I would like to write out some data dictionaries for a program design document in LaTeX, and I am looking for an efficient way to do this.

I want to write snippets that look like:

Name      = FirstName + (Initial) + LastName
FirstName = 1{Character}32
Initial   = Character
LastName  = 1{Character}
Character = [ A-Z | a-z | 0-9 | ' | - ]

It's important that these are lined up at the = signs - they look ugly without it.

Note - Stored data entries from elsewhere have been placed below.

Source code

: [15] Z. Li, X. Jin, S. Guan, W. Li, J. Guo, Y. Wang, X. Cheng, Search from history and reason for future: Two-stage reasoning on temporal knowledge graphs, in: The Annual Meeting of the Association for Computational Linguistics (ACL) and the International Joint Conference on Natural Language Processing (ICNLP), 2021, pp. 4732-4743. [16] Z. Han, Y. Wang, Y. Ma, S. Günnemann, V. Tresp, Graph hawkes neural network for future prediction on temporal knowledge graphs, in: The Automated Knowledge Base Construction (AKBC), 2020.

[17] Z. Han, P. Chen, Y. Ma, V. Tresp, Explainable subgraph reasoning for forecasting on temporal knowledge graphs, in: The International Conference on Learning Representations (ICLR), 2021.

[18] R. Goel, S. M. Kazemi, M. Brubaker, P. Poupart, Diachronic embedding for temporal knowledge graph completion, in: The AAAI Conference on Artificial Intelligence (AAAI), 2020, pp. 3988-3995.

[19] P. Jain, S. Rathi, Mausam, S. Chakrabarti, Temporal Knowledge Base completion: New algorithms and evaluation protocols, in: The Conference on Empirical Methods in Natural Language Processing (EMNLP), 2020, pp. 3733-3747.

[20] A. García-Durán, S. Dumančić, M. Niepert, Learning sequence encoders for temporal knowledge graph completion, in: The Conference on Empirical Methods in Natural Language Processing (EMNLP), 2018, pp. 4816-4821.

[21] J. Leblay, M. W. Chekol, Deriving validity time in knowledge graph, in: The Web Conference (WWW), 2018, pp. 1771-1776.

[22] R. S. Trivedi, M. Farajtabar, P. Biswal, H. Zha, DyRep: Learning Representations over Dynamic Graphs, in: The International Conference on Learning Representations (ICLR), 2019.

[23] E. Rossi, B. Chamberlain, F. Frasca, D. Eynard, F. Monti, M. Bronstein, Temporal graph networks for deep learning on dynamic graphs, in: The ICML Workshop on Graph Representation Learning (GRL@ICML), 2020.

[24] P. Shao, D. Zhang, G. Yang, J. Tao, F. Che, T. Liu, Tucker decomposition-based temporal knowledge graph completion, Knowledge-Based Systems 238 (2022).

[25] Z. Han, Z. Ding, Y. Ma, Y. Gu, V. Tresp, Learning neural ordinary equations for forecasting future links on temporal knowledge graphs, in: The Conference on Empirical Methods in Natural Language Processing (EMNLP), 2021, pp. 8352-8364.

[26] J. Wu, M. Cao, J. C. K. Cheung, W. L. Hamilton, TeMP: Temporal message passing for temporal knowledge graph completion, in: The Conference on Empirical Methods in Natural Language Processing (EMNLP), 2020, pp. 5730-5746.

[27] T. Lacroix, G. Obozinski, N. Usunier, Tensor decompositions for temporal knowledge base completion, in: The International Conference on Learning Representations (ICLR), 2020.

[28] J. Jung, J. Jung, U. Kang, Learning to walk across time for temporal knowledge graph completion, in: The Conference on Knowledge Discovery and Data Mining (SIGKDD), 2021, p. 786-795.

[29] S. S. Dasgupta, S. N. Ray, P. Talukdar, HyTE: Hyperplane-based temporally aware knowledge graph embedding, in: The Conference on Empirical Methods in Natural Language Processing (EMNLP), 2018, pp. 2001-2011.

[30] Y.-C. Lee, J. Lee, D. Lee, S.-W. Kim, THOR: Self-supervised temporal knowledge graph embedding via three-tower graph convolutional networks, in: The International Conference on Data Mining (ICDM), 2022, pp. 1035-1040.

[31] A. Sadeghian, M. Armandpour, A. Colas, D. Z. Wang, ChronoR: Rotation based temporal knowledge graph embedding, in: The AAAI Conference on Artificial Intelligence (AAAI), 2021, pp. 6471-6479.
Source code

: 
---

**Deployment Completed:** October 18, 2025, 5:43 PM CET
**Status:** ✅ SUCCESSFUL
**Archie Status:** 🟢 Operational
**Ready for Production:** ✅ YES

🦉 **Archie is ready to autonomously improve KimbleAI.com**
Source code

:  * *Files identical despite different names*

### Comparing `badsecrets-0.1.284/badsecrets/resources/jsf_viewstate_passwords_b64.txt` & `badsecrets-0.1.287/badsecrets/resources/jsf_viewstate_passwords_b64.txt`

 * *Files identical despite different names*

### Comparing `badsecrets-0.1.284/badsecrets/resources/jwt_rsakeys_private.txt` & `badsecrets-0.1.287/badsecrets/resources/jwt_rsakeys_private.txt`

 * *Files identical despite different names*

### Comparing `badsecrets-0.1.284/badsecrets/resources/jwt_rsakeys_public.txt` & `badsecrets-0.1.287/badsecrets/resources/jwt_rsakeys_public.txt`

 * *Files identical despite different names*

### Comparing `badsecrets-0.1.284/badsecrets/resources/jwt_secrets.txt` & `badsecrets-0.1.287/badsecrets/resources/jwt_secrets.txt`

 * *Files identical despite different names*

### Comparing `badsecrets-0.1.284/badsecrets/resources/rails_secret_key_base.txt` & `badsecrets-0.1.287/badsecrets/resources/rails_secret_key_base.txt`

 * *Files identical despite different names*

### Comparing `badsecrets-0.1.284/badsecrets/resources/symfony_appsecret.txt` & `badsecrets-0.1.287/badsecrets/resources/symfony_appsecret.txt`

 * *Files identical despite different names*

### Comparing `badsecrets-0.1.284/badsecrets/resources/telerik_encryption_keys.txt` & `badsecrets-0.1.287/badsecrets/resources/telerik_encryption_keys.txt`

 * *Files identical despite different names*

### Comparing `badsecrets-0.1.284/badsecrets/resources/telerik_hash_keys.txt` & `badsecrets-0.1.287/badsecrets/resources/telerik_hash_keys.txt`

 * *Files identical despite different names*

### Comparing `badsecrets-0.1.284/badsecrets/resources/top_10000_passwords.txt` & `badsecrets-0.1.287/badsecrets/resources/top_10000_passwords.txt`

I could write this as the MWE:

\documentclass{article}
\usepackage{amsmath}

\begin{document}

\begin{align*}
    \text{Name}      &= \text{FirstName + (Initial) + LastName} \\
    \text{FirstName} &= \text{1\{Character\}32} \\
    \text{Initial}   &= \text{Character} \\
    \text{LastName}  &= \text{1\{Character\}} \\
    \text{Character} &= \text{[ A -- Z $|$ a -- z $|$ 0 -- 9 $|$ ' $|$ -- ]} \\
\end{align*}
\end{document}

but this feels pretty clunky with all of the \text{} commands. Is there a simpler method?

  • 1
    Would a verbatim environment do? Try placing that first snippet you show between \begin{verbatim} and \end{verbatim}. – Torbjørn T. Jun 13 '15 at 18:05
  • @TorbjørnT. Actually, that looks perfect! Why didn't I think of that? (It also solves my un-asked problem of writing out those vertical bars; two birds, one stone.) – Greg d'Eon Jun 13 '15 at 18:09

2 Answers2

3

When you have the dictionaries already lined up as in your example, an easy way is to use a verbatim environment.

enter image description here

\documentclass{article}
\begin{document}
\begin{verbatim}
Name      = FirstName + (Initial) + LastName
FirstName = 1{Character}32
Initial   = Character
LastName  = 1{Character}
Character = [ A-Z | a-z | 0-9 | ' | - ]
\end{verbatim}
\end{document}
Torbjørn T.
  • 206,688
3

If you want to leave alignment to LaTeX rather than spacing manually in verbatim, you can do something like this with tabular (or longtable if the dictionary is long):

\documentclass{article}
\begin{document}
\begin{tabular}{l@{~=~}l}
Name & FirstName + (Initial) + LastName\\
FirstName & 1\{Character\}32\\
Initial & Character\\
LastName & 1\{Character\}\\
Character & [ A-Z | a-z | 0-9 | ' | - ]\\
\end{tabular}
\end{document}

The point of including non-breaking spaces in the table specification is to keep the equals signs and the text apart. Tables are also easier to customise if you want to change the layout.

If you want to use a typewriter font, simply put a \ttfamily in front of the start of tabular and enclose them in braces.